My mom gives me a gift for each of the 25 days of Christmas. To be honest for most of the things I couldn't care less. But I love each gift and am excited the next day to get one more because I love knowing my mom cared about me enough to find me presents for everyday. It's not about the gift it's about the thought that went into it. While I did ask for many things this year and yes I am excited for the actual gifts I also love knowing my mom wanted to get them for me. I came home today to her telling me how she bought me more stuff I didn't ask for. She was all excited. I love that- I love how she gets so excited for Christmas not so she can get gifts but so she can see me and my brother be so excited with the gifts. She loves spending her time planning for the perfect Christmas so we are happy. It's so selfless. It's such a mom thing. I hope I'm like her and I get excited for Christmas when I'm old just so I can see my kids excited.
Also though Christmas is more than gifts. I hope people in the world remember that. It's about the greatest gift ever given to the world : Christ. I'm grateful for the thought that went into this plan but also for the gift Christ gave us. The atonement is so wonderful and I don't know where I'd be without it. I can't wait till Christmas :)

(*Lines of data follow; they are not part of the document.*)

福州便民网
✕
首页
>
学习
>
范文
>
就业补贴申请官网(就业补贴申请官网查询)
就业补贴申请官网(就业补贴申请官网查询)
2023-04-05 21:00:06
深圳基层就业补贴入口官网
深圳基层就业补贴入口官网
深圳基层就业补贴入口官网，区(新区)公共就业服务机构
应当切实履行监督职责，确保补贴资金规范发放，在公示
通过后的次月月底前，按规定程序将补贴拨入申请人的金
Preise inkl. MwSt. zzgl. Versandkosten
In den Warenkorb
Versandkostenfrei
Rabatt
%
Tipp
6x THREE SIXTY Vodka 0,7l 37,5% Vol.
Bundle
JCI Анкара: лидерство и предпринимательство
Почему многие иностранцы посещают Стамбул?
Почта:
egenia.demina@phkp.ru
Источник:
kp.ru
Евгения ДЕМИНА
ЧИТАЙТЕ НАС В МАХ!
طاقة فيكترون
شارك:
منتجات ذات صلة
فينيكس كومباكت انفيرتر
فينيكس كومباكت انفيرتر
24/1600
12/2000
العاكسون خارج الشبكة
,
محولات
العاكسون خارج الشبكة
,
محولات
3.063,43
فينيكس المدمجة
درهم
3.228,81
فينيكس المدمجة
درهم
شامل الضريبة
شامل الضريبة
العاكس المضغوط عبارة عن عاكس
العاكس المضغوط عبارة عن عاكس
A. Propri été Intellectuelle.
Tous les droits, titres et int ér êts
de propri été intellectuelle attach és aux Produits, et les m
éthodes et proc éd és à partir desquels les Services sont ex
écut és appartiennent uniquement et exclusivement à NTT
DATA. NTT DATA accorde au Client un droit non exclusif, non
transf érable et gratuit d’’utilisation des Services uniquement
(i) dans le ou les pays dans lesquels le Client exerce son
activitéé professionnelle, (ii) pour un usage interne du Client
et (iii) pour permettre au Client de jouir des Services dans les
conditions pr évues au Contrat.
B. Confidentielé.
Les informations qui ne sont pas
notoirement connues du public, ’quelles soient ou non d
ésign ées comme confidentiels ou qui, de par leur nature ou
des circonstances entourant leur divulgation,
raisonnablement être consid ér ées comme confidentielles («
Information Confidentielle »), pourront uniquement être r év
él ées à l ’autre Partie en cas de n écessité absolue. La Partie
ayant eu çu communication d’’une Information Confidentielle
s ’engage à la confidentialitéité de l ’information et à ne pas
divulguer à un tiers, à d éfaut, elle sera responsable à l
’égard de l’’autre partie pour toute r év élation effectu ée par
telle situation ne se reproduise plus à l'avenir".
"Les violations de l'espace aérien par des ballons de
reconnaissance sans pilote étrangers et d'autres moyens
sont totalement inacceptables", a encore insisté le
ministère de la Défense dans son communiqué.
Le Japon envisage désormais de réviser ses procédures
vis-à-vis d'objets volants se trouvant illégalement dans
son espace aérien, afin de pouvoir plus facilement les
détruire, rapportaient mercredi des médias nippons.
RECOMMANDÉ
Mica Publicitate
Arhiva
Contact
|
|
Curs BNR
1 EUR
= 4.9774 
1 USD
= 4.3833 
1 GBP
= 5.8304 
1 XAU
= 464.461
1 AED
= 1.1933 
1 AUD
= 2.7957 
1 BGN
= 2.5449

Thursday, December 8, 2011

CRASH.

I don't know what happened. All the sudden I feel myself swerving across the road. I checked my rear view mirror and made sure no cars were coming and I fixed myself and was going straight again. Then CRASH. I hit the guard rail. And I feel myself swerving across the road again. And I see a driveway and I aim there. I stop there. And I sit. Like did this really just happen? Did I really just hit the rail? Is my truck okay? But I was going slow and I wasn't texting and the radio wasn't even on. How did this happen.I've sat home all day and I know the only issue was the roads weren't clear enough for me to be going 40. And any given day 40 is slow. The speed limit is 45. But this morning 40 wasn't slow enough. And that is my fault. This is all my fault. And I can't fix it. I can't offer to help pay to fix it because I have no money really. There's nothing for me to do now. And I hate being useless. I'm scared to drive tomorrow. I know it was just one of those things that rarely happen but I'm still scared. And I guess I don't have to. Everyone would understand and give me rides for the next few days. But if I wait I'm just gonna get more scared. I'm scared.

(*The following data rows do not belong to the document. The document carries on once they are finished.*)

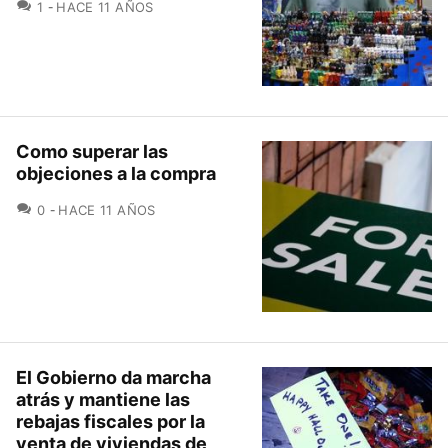
COMENTARIOS
1
HACE 11 AÑOS
Como superar las
objeciones a la compra
COMENTARIOS
0
HACE 11 AÑOS
El Gobierno da marcha
atrás y mantiene las
rebajas fiscales por la
venta de viviendas de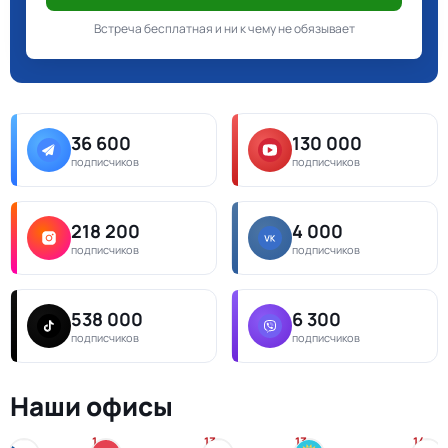
Встреча бесплатная и ни к чему не обязывает
36 600
130 000
подписчиков
подписчиков
218 200
4 000
подписчиков
подписчиков
538 000
6 300
подписчиков
подписчиков
Наши офисы
1
13
13
14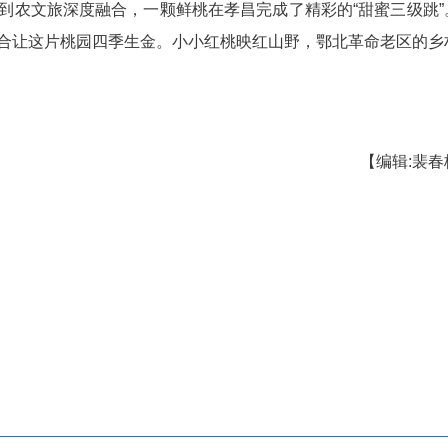
介绍，当地全面推行规模化种植、标准化管理、
展模式，打造出“一季看花、三季品桃”的农文旅融合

I want a boy. I want lots of boys. I want to have fun and like one boy this week and another next week. I want flirting and fun and casual. And all I have it a fantasy crush with a hott attractive boy and a dumb crush on my best guy friend. A hott boy who has hardly said 50 words to me all school year. A guy friend who has flat out said he does not feel that way towards me nor will he ever. Like I am attractive right? I do consider myself pretty and smart and I think I'm easy to talk to. How come no one likes me?????? I put myself out there and I'll basically like anyone who gives me the time of day. I'm pretty easy-so come to me. Like me. ME. But really I don't want one boy. I want crushes and fun dates and easy. But that doesn't exist now does it. Nope. Blahhh. I've done nothing but sit around today and sulk and watch Grey's anatomy. And I've thought about how much I want a boy to like me and compliment me. And I realize this is completely shallow but it's easy. I need easy. Simple. Why does everything with me have to be complicated?